• Aim of the exercise
Scan the lines below for "teától"; report the number of lines that contain it, and only that.
▼
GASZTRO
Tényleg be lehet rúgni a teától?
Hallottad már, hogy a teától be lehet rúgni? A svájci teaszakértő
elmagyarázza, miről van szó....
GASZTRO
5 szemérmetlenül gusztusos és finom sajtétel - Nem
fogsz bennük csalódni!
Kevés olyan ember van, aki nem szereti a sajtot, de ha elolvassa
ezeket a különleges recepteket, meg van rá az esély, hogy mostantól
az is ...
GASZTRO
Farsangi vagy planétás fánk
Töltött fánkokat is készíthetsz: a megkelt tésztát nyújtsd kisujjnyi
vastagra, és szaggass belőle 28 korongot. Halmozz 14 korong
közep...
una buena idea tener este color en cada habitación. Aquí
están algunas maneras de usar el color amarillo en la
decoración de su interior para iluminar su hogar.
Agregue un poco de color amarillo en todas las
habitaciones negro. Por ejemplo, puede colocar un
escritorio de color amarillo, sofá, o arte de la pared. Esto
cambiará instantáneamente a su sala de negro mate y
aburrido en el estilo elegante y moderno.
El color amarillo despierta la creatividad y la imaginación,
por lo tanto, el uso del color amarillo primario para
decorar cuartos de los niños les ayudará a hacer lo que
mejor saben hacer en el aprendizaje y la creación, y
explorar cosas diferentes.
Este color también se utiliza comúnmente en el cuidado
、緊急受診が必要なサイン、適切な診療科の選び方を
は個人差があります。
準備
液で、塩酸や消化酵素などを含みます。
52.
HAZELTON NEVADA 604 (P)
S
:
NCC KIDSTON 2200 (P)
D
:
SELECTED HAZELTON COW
▲
• Solution to this exercise
2